Last week, hundreds of thousands of people in over 600 cities marched in the name of science. Yes, the stuff that explains periodic tables and gravity and medicine and sharks and tornadoes and Sharknados. Apparently there are people in powerful positions who don’t find this stuff necessary or worth funding, which is crazy. I mean, do you even know where we’d be without Sharknado research? Dead from Sharknado bites, that’s where.
Because this is the age of the internet and everyone wants to go viral, many of the protesters made funny, meme-worthy signs, wore costumes, and made references to geek-related pop culture like Star Trek, Star Wars, and Doctor Who.
One figure that popped up more than a few times was Beaker. The hapless lab assistant of Muppet Labs showed up on signs, and even came to protest himself (strangely, in several different cities at once).
Obviously, as one of TV and film’s most visible scientists, Beaker (and, by extension, the rest of the Muppets) is a natural to help grab people and bring some much needed attention to the subjects being brought up at the March for Science. But we Muppet fanatics can’t let that vague explanation go without a deeper investigation! We’ve got hypotheses, theories to test, and variables to consider!
This administration wants to cut funding to the Environmental Protection Agency, forgo renewable energy like solar power, and deny anything that comes close to whispering the words “global warming”.

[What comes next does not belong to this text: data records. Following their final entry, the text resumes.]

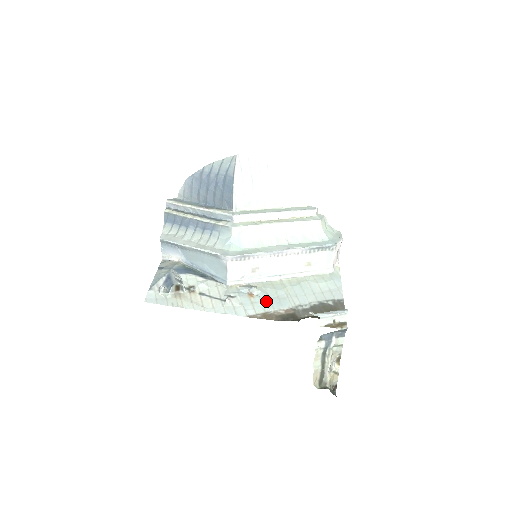
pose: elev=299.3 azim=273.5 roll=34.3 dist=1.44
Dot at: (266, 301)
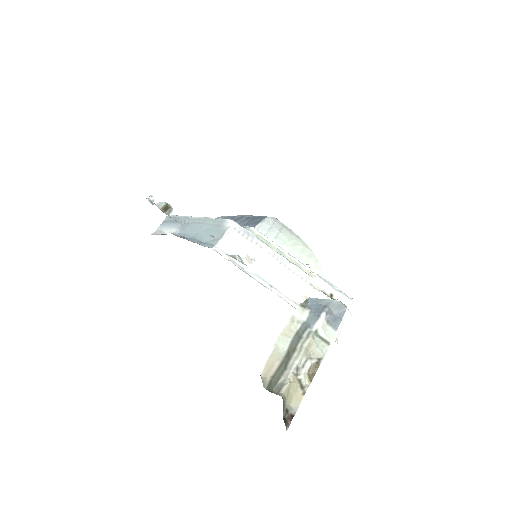
Dot at: occluded
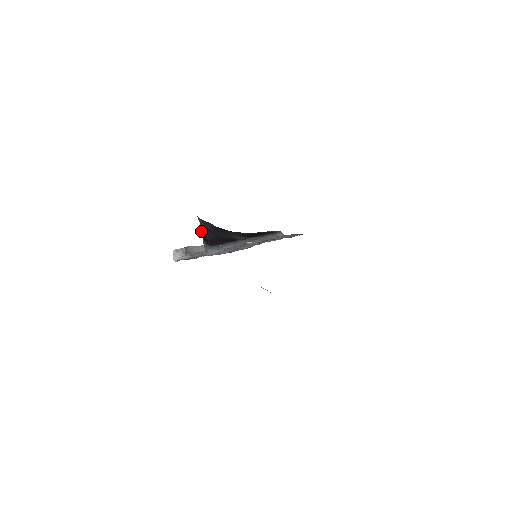
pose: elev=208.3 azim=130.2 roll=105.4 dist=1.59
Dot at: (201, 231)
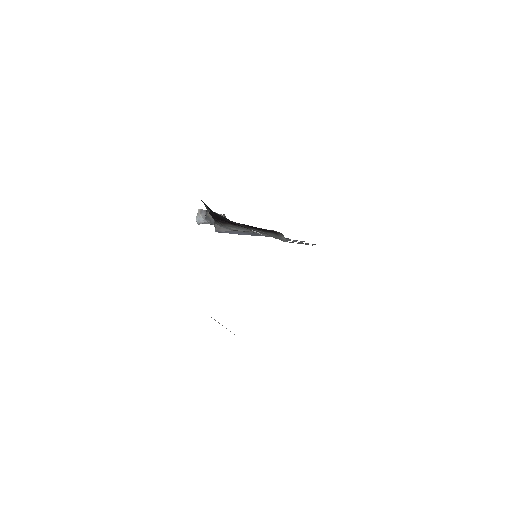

So what do the Muppets have to say about that? A lot, actually. They did a whole series of PSAs with the National Wildlife Federation that make sure you know all about keeping nature clean, recycling, and energy preservation. I know, none of that sounds particularly exciting, but adding in some talking frogs and bears and pigs kinda helps.
Our National Parks are supes important. They allow us to preserve the flora and fauna of this country while making room for education and experimentation to keep our planet (and its inhabitants) alive and flourishing. So the lack of support from government officials is baffling.
But the Muppets love our parks! They were the ones who revealed that the heads of Mount Rushmore can talk and tell knock-knock jokes! Miss Piggy got her purse stolen in New York City’s Central Park! Bert and Ernie drove a car through a tree in Redwood National Park (sort of)!
When you piss off NASA, you know you’ve done something wrong. All they wanna do is see what’s beyond this planet.
Man, where do we even begin on this one? How about all the times the Muppets have been to the moon? Or how they regularly visit the planet Koozebane? And let’s not forget the fact that a trio of space traveling pigs has been aboard the Swinetrek for almost 40 years now. Without proper funding, we may never get them back.
Wait, so this administration is actively in the process of taking away people’s health care? And making it more difficult for them to see doctors? And they’re actively warning people against vaccinations???
Maybe the Muppets need a little help in this department. Sure, they support things like health care and healthy habits, but if Dr. Bob has proven anything, it’s that even the most experienced doctors still need the proper tools, adequate funding, and the occasional doggie treat.
The Department of Energy
So Trump wants us to focus more on coal power. That stuff that forces miners to work underground, getting black lung. That stuff that creates serious pollution. That stuff that could be easily replaced with solar or wind energy, neither of which ever run out. Yep, that’s the stuff.
If Casey McPhee taught us anything, it’s that not even the power of coal is strong enough for a locomotive. We should rely on the power of cookies.
Okay, this last one is a bit specific. But hey, it’s still pretty crappy that it might go away! If our government defunds this department, all sorts of regulations would go out the window.
There’s no better poster child for regulations than Beaker, who shows us what happens when any sort of radioactive substance, super glue, or sharpened banana can ruin your day.
Here’s the thing. We’re talking about science. It’s the language of facts, the methods for saving our planet, and making sure we’re all living healthy and long lives. There’s no reason for it to be politicized, and yet here we are. So if politics are going to interfere with science, then we’re going to battle it with Muppets. Sorry, government officials, but you had this coming.